Menuju Indonesia Emas Tanpa Kemaritiman ?
Oleh: Daniel Mohammad Rosyid*
KANALSATU - 10 TAHUN silam, Jokowi mendeklarasikan kemenangannya secara simbolik di pelabuhan tua Sunda Kelapa, di haluan sebuah perahu layar Pinisi, Jokowi mencanangkan Indonesia Poros Maritim Dunia.
Sebagai seorang naval architect hati saya sumringah...
Kini, di tangan Prabowo-Gibran, saya tidak yakin jika visi maritim Jokowi itu akan dilanjutkan Prabowo.
Sayang arsitektur Kabinet Jokowi tidak pernah dirancang untuk mewujudkan visi maritim itu. Di kabinet Prabowo yang sebentar lagi dilantik juga tidak. Gus Dur sempat merintis visi maritim itu, tapi tidak dilanjutkan Megawati atau SBY. Selama pemerintahannya, Jokowi tidak memerintah di laut, apalagi secara efektif.
Padahal, bagi negara kepulauan, menjadi negara maritim adalah pilihan geostrategi yang tak terelakkan; sebuah geostrategic default. Baik China maupun AS yang negara benua saja menyadari keharusan menjadi negara maritim agar memerangkan perang dagang, apalagi kalau mau jadi negara adidaya.

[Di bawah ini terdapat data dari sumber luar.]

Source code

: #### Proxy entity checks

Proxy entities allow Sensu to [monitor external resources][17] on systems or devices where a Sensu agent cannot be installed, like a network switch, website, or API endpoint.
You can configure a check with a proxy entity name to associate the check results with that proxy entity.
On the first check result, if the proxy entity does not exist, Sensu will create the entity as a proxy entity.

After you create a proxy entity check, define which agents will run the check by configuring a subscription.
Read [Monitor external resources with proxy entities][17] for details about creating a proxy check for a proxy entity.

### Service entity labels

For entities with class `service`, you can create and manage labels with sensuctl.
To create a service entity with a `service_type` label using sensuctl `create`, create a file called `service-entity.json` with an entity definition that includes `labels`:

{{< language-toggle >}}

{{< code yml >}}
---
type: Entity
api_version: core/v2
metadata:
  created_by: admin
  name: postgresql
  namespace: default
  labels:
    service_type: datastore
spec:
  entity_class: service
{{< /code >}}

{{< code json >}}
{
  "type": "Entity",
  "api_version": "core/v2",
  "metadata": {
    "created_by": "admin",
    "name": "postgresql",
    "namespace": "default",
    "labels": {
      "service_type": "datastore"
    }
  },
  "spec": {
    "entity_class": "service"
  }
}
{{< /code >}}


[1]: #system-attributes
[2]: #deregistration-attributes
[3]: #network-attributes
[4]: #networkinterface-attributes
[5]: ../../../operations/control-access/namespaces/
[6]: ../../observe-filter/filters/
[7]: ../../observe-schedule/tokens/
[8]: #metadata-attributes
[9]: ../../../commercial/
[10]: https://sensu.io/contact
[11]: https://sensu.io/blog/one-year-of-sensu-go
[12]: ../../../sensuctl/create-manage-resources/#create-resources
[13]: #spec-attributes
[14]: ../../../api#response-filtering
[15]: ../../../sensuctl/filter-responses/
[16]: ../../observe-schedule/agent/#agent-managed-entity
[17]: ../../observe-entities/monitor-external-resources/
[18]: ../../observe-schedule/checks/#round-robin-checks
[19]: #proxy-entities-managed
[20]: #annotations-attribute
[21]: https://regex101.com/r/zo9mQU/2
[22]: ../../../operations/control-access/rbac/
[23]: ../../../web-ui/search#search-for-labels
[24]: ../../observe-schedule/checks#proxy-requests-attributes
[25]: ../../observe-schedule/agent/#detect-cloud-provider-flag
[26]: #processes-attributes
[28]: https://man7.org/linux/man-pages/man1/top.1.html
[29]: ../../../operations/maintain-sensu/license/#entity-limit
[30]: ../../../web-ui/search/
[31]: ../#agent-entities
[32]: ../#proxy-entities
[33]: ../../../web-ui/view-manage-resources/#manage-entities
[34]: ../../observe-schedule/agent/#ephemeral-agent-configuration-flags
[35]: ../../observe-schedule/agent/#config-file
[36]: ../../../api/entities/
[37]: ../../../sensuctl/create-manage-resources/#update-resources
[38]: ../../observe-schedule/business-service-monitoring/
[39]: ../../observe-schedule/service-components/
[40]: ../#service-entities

Kepentingan maritim sebuah negara adalah kepentingan trade and commerce. Banyak para perencana pembangunan di BAPPENAS yang pendidikannya di Eropa atau AS, tidak cukup peka dengan kepentingan maritim ini. Sebuah bangsa, seperti Singapura atau Belanda, tidak perlu memiliki kekayaan SDA melimpah. Keduanya cukup menguasai perdagangan SDA itu sejak batu bara, migas, nikel, hingga kopi, dan sawit dengan menguasai pasarnya, menentukan harganya dan menentukan uang yang digunakan dalam jual belinya. Baik Singapura dan Belanda adalah dua negara sangat kecil, tapi sangat makmur.
Untuk menjadi negara maritim, bangsa itu perlu memiliki armada nasional yang produktifmengangkut berbagai hasil produksi nasional antar-pulau, sekaligus mendukung ekspor-impor ke berbagai pelabuhan dunia secara efisien, aman dan selamat.
Jika angkutan ini dikuasai pelayaran asing, maka kita akan seperti di era penjajahan dulu di mana kita tetap miskin, yang kaya dan menguasai laut kita justru penjajah Belanda.
Hilirisasi atas semua hasil-hasil tambang dan pertanian kita juga penting untuk meningkatkan dilai tambah, tapi jika pengangkutannya bukan oleh armada-armada kapal berbendera Indonesia, maka ongkirnya akan dinikmati perusahaan-perusahaan pelayaran asing itu sekaligus bisa mengancam keseimbangan eksternal kita, sehingga Rupiah mudah dipermainkan olen mitra dagang kita.
Sebaiknya Prabowo menyusun Kabinetnya agar lebih mampu hadir di laut secara efektif. Pekerjaan ini terbengkalai di bawah Menkomarinves LBP yang sibuk mengurusi banyak hal, kecuali kemaritiman.
Saat ini ada banyak kementrian dan badan yang mendaku memiliki kewenangan di laut, namun tidak ada satu pemerintahan dengan satu tanggungjawab di laut.
Akibatnya, terlalu banyak tumpang tindih kewenangan, dan konflik kepentingan sehingga iklim bisnis di laut menjadi berbiaya tinggi padahal penuh resiko. Badan Keamanan Laut tidak memadai untuk memimpin pemerintahan di laut secara efektif.
Pemerintah Prabowo perlu melakukan maritime mainstreaming untuk menguatkan kemaritiman sebagai instrumen pemerataan pembangunan, pemersatu, dan memastikan kesejahteraan umum serta keadilan sosial bagi seluruh rakyat Indonesia, tidak hanya di P. Jawa, tapi juga masyarakat di Pulau Miangas di Utara, dan di Pulau Rote di Selatan, di P. We di utara NAD dan di Papua.
Kita perlu membangun lebih banyak kapal dari berbagai jenis dan ukuran, membangun pelabuhan-pelabuhan yang efisien, galangan-galangan kapal yang inovatif merancangbangun kapal-kapal masa kini dan masa depan, dan melatih dan mendidik pelaut-pelaut bangsa kita sendiri untuk mengawaki armada kapal nasional tersebut.
Hanya dengan menjadi negara maritim ini, Indonesia akan mampu memimpin ASEAN untuk mengimbangi China, tidak sekedar menjadi satelitnya.
Sukolilo: Surabaya, 19 Oktober 2024.